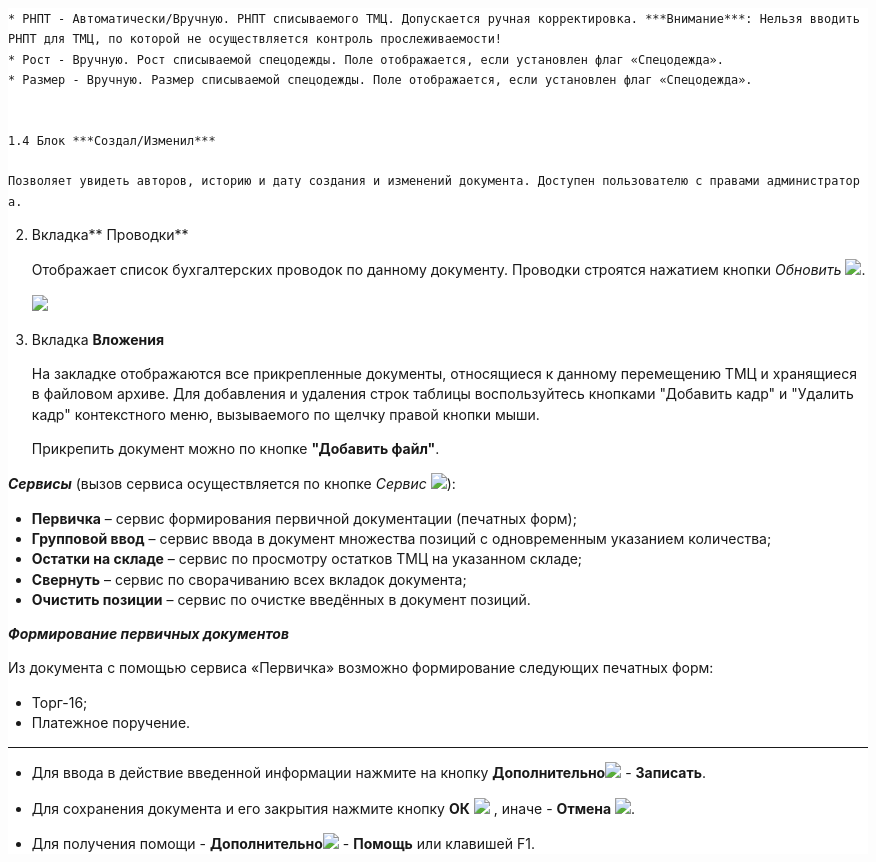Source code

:     * РНПТ - Автоматически/Вручную. РНПТ списываемого ТМЦ. Допускается ручная корректировка. ***Внимание***: Нельзя вводить РНПТ для ТМЦ, по которой не осуществляется контроль прослеживаемости!
    * Рост - Вручную. Рост списываемой спецодежды. Поле отображается, если установлен флаг «Спецодежда».
    * Размер - Вручную. Размер списываемой спецодежды. Поле отображается, если установлен флаг «Спецодежда».


    1.4 Блок ***Создал/Изменил***

    Позволяет увидеть авторов, историю и дату создания и изменений документа. Доступен пользователю с правами администратора.

2. Вкладка** Проводки**

    Отображает список бухгалтерских проводок по данному документу. Проводки строятся нажатием кнопки *Обновить* ![](topic:Com.AddFiles.Buttons.Btn_Refresh.png).

    ![](topic:.УЦП.AddFiles.Screenshot_2494.jpg)

3. Вкладка **Вложения**

    На закладке отображаются все прикрепленные документы, относящиеся к данному перемещению ТМЦ и хранящиеся в файловом архиве.
    Для добавления и удаления строк таблицы воспользуйтесь кнопками "Добавить кадр" и "Удалить кадр" контекстного меню, вызываемого по щелчку правой кнопки мыши.

    Прикрепить документ можно по кнопке **"Добавить файл"**.


***Сервисы*** (вызов сервиса осуществляется по кнопке *Сервис* ![](topic:Com.AddFiles.Buttons.Btn_Services.png)):


* **Первичка** – сервис формирования первичной документации (печатных форм);
* **Групповой ввод** – сервис ввода в документ множества позиций с одновременным указанием количества;
* **Остатки на складе** – сервис по просмотру остатков ТМЦ на указанном складе;
* **Свернуть** – сервис по сворачиванию всех вкладок документа;
* **Очистить позиции** – сервис по очистке введённых в документ позиций.

***Формирование первичных документов***

Из документа с помощью сервиса «Первичка» возможно формирование следующих печатных форм:
* Торг-16;
* Платежное поручение.

_______________

* Для ввода в действие введенной информации нажмите на кнопку **Дополнительно**![](topic:Com.AddFiles.Buttons.Btn_OK.png) - **Записать**.

* Для сохранения документа и его закрытия нажмите кнопку **ОК** ![](topic:Com.AddFiles.Buttons.Btn_Ok_grey.png) , иначе - **Отмена** ![](topic:Com.AddFiles.Buttons.BtnCloseCancel.png).

* Для получения помощи - **Дополнительно**![](topic:Com.AddFiles.Buttons.Btn_OK.png) - **Помощь** или клавишей F1.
☆ ☆ ☆ ☆ ☆ ☆ ☆
→ **What is required**:
Retype all of the material above exactly; the pictures stay out.

→ **Solution for this problem**:
Source code

:     * РНПТ - Автоматически/Вручную. РНПТ списываемого ТМЦ. Допускается ручная корректировка. ***Внимание***: Нельзя вводить РНПТ для ТМЦ, по которой не осуществляется контроль прослеживаемости!
    * Рост - Вручную. Рост списываемой спецодежды. Поле отображается, если установлен флаг «Спецодежда».
    * Размер - Вручную. Размер списываемой спецодежды. Поле отображается, если установлен флаг «Спецодежда».


    1.4 Блок ***Создал/Изменил***

    Позволяет увидеть авторов, историю и дату создания и изменений документа. Доступен пользователю с правами администратора.

2. Вкладка** Проводки**

    Отображает список бухгалтерских проводок по данному документу. Проводки строятся нажатием кнопки *Обновить* ![](topic:Com.AddFiles.Buttons.Btn_Refresh.png).

    ![](topic:.УЦП.AddFiles.Screenshot_2494.jpg)

3. Вкладка **Вложения**

    На закладке отображаются все прикрепленные документы, относящиеся к данному перемещению ТМЦ и хранящиеся в файловом архиве.
    Для добавления и удаления строк таблицы воспользуйтесь кнопками "Добавить кадр" и "Удалить кадр" контекстного меню, вызываемого по щелчку правой кнопки мыши.

    Прикрепить документ можно по кнопке **"Добавить файл"**.


***Сервисы*** (вызов сервиса осуществляется по кнопке *Сервис* ![](topic:Com.AddFiles.Buttons.Btn_Services.png)):


* **Первичка** – сервис формирования первичной документации (печатных форм);
* **Групповой ввод** – сервис ввода в документ множества позиций с одновременным указанием количества;
* **Остатки на складе** – сервис по просмотру остатков ТМЦ на указанном складе;
* **Свернуть** – сервис по сворачиванию всех вкладок документа;
* **Очистить позиции** – сервис по очистке введённых в документ позиций.

***Формирование первичных документов***

Из документа с помощью сервиса «Первичка» возможно формирование следующих печатных форм:
* Торг-16;
* Платежное поручение.

_______________

* Для ввода в действие введенной информации нажмите на кнопку **Дополнительно**![](topic:Com.AddFiles.Buttons.Btn_OK.png) - **Записать**.

* Для сохранения документа и его закрытия нажмите кнопку **ОК** ![](topic:Com.AddFiles.Buttons.Btn_Ok_grey.png) , иначе - **Отмена** ![](topic:Com.AddFiles.Buttons.BtnCloseCancel.png).

* Для получения помощи - **Дополнительно**![](topic:Com.AddFiles.Buttons.Btn_OK.png) - **Помощь** или клавишей F1.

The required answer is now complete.